GOP nominees for secretary of state in Arizona, Michigan, Minnesota and Nevada have questioned the results of the 2020 election, POLITICO has previously reported.

Prior to Biden’s speech, some Democratic advisers had stressed the importance of balancing economic issues — ranked by many voters as their top priority in the midterm elections — and threats to democracy, such as widespread election denial and conspiracy theories.

But in his remarks on Wednesday, the president mentioned the economy only in passing, choosing instead to focus fully on the democratic process. “We must vote knowing what’s at stake, not just in the policy of the moment,” he observed.

Biden said voters should ask themselves of each candidate on their ballot, “Will that person accept the legitimate will of the people?”

“The answer to that question is vital and, in my opinion, should be decisive,” he said. While issues including the economy are on the ballot, Biden said, “there’s something else at stake: Democracy itself.”

At another point, he sought to make clear that the timing and tenor of the speech were independent of his own presidency.

“This is not about me,” he said. “This is about the durability of our government. … We can’t take democracy for granted any longer.”

Biden opened the speech by addressing the attack on Paul Pelosi, husband of House Speaker Nancy Pelosi, on Friday at their San Francisco home.

David DePape, the man charged with beating Pelosi with a hammer, allegedly made astatement threatening to attack the United States’ top Democratic officials. Social media posts showed that DePape was immersed in conspiracy theories, including the false claim that the 2020 election was stolen. But since the attack, some Republicans have engaged in their own conspiracy theories or downplayed the role of GOP rhetoric.

“We don’t settle our differences in America with a riot, a mob, or a bullet or a hammer,” Biden said at one point.

On Twitter, House Minority Leader Kevin McCarthy (R-Calif.) took issue with Biden’s saying the speech was not about himself.

“Incorrect @POTUS,” McCarthy tweeted Wednesday, “[I]t's all ABOUT YOU… You refuse to address Americans top concerns. Why? Because your policies and inept administration have FAILED.”

Herschel Walker, the former football star who is now the Republican nominee for U.S. Senate in Georgia, earlier Wednesday dismissed the Democratic alarm bells for democracy as “nonsense.”

“Joe Biden in charge in Washington, in the White House — that’s a bigger threat to democracy, isn’t it?” Walker said, in a speech rife with references to sports and the Bible.

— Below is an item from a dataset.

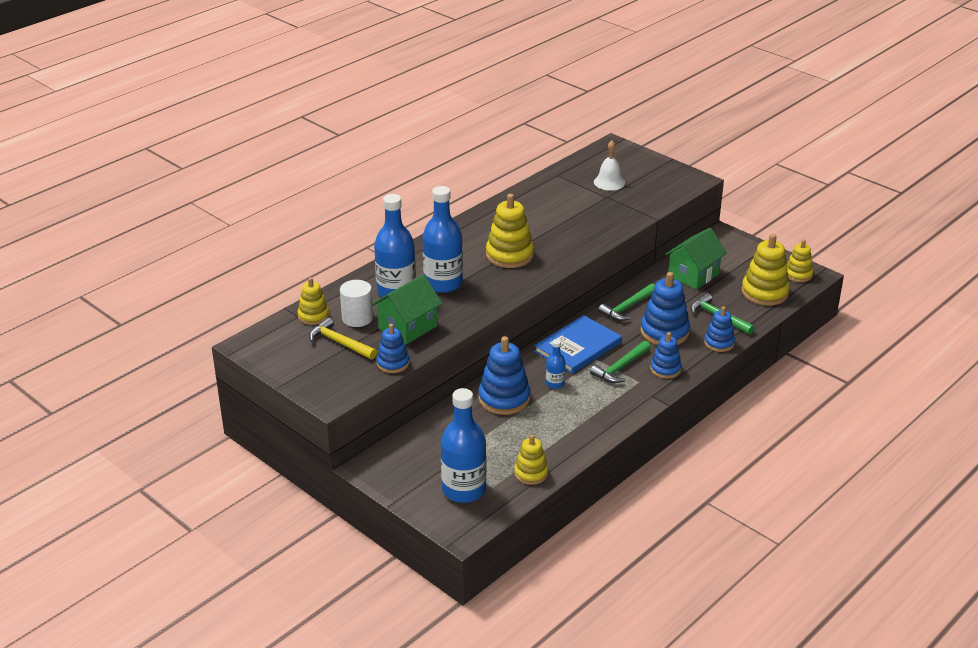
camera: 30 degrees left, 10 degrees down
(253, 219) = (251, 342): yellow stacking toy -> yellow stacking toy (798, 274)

Walker also billed spending, inflation, immigration, crime, a “woke military” and his own opponent, Democratic Sen. Raphael Warnock, as bigger "threats to democracy" than Republicans.

“They’re going to come after you,” Walker said of Democrats, to a crowd in Georgia. “They’re going to come after your family.”

The president has made threats to democracy a central part of his argument on electing Democrats: He delivered a speech in Philadelphia defending the “soul of the nation” against so-called MAGA Republicans at the beginning of the campaign season.

In his remarks on Wednesday, delivered a few blocks from the Capitol, Biden said that a vote shouldn’t be seen as “a partisan tool, to be counted when it helps your candidates and tossed aside when it doesn’t.”

“You can’t love your country only when you win,” he said.